Daily Routine | An ESL Lesson Plan Complete With Games And Activities
In this ESL lesson plan, students will use the present simple tense to talk about daily routines and activities. Students will practice describing their daily routine while playing fun classroom games.
All the materials for the games and activities in this English lesson can be downloaded below.
For more ESL materials to teach about daily routines/activities that are not included in this lesson plan, check the section at the bottom of the page.
Materials for this lesson:
Daily Routine | An ESL Lesson Plan
Grammar and Expressions used in this lesson plan:
This lesson plan will focus on daily routines using the present simple tense. We use the present simple tense to talk about things we do regularly. When talking about daily routine, we use the present simple form of the verb.
- I (get up) at 8 o’clock.
- He/She (gets) up at 8 o’clock.
Introduction and Warm-up
Before introducing the keywords and expressions for the lesson, it is important to put the target language into context. A great way to do this when teaching daily routines is to ask the students about what they did before they came to school. Ask them what the first thing they did that day was.
Elicit from them that the first thing they did was ‘wake up’. Write this on the board, and ask students what they did next.
Once you have a few activities on the board, ask students which of those activities they do every day, and at what time they usually do them.
This should give students a clear idea that the lesson will be about activities they do regularly. That is, their daily routine.
Practice Key Words And Sentences
Using these daily activity flashcards, introduce the key phrases for the lesson. Ask students to repeat after you and practice many times. Once students have practiced the daily routine phrases, introduce the key expressions. For example,
- What time do you get up?
- I get up at 7 o’clock.
Once students have practiced enough, it’s time to play a fun guessing game and practice daily routine expressions.
Activity 1: Daily Routines Guessing Game
This video is one of Games4esl’s popular ‘Hidden Picture’ style games to practice making English sentences about daily activities.
To play, simply show the video in class. There are 10 pictures of daily activities hidden behind colored shapes. As the shapes slowly disappear, students must try to guess the daily routine in the picture. When students are ready to guess, they must answer using full sentences.
After each question, pause the video and ask students what time they do that activity. For example, after seeing the ‘get up’ picture, ask students what time they get up.
Activity 2: Daily Routines Board Game
This next activity is a printable board game about daily routines. Before class, print out this board game and prepare some dice. Give one dice and one board game to each pair of students. To start, students should place their eraser at the ‘Start’ square.
Next, one student should roll the dice and move their eraser. Then they should make a dialogue with their partner based on the picture in the square that they landed on.
For example, if they land on the ‘brush your teeth’ picture, they should ask their partner, “What time do you brush your teeth?” and their partner should answer.

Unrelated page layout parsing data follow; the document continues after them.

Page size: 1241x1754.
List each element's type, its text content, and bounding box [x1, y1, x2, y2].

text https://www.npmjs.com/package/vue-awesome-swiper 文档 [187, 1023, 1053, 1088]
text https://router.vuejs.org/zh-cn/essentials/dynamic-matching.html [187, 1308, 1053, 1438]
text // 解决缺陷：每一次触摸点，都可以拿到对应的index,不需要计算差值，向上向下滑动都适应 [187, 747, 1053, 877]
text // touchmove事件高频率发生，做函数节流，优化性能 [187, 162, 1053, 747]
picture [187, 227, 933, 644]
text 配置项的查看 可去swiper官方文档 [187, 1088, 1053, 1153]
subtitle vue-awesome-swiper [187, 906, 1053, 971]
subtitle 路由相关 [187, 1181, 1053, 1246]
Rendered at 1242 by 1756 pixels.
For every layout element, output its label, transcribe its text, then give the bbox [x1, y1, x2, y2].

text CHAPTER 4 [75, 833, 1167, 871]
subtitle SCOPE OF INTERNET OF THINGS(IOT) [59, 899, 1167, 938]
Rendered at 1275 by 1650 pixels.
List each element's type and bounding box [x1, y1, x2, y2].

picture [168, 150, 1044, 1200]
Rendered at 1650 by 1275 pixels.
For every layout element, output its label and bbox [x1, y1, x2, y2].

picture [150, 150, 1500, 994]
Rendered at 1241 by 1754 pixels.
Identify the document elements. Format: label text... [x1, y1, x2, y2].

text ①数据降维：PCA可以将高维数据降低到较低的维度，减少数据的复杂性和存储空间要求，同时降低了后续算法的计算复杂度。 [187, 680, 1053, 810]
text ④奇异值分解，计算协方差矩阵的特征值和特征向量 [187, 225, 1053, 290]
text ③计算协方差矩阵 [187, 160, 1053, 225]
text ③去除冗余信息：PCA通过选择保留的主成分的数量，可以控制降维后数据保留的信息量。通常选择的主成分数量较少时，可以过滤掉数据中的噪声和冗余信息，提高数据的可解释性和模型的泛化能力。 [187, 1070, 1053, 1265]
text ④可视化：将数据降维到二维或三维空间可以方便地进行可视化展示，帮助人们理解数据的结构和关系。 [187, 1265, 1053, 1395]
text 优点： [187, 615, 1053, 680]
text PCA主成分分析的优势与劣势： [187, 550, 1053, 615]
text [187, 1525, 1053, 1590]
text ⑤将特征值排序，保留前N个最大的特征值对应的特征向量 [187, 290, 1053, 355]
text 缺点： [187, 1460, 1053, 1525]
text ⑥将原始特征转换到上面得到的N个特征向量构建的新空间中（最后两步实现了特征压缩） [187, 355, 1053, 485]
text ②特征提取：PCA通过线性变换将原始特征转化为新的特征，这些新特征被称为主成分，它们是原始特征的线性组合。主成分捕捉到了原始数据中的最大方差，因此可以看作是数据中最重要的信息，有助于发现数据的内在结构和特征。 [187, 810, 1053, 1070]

Then, it is the other student’s turn to roll the dice. The aim of the game is to get to the star in the middle of the board game to win a point. The only way to get to the star is to land on squares in the middle (the ones with the arrows). After winning a point, that student then goes back to the start square.
Continue this game for 5 or 10 minutes, and the student with the most points at the end is the winner.
Activity 3: Daily Routine Speaking Game
In this speaking activity, students will talk about their daily routine while progressing through 4 different levels. To begin, explain to students that the four corners of the classroom are 4 different levels. Level 1, 2, 3, and 4.
Next, assign a daily activity to each of the levels. For example, level 1 = get up, level 2 = have breakfast, level 3 = go to school, and level 4 = go to bed.
All students will start at level 1 (get up) and find a partner. Then with this partner, they should ask and answer, “What time do you get up?”. Students should make their own answers.
After the dialogue, students should play rock, scissors, paper. The winning students then advance to level 2 (have breakfast), and the losing students should stay at level 1.
Next, students at level 2 should meet another student at level 2, and students at level 1 should meet another student at level 1. Again they should make a dialogue, then play rock, scissors, paper, and then advance to the next level if they win.
When a student has advanced through all 4 levels, that student gets a point (or sticker) and begins again at level 1. After 5 or 10 minutes, the student with the most points (stickers) is the winner.
Review Activity – Ball Toss
Before finishing the lesson, review the keywords and expressions that students learned. A great way to do this is to elicit a daily activity from the students. Then tell students to ask their partner what time they do that activity.
Next, toss a soft ball to one of the students. That student should tell the class what time their partner does that activity. Then that student can toss the ball to another student in the class to answer the question. Repeat with other daily activities to review what they have learned during the lesson.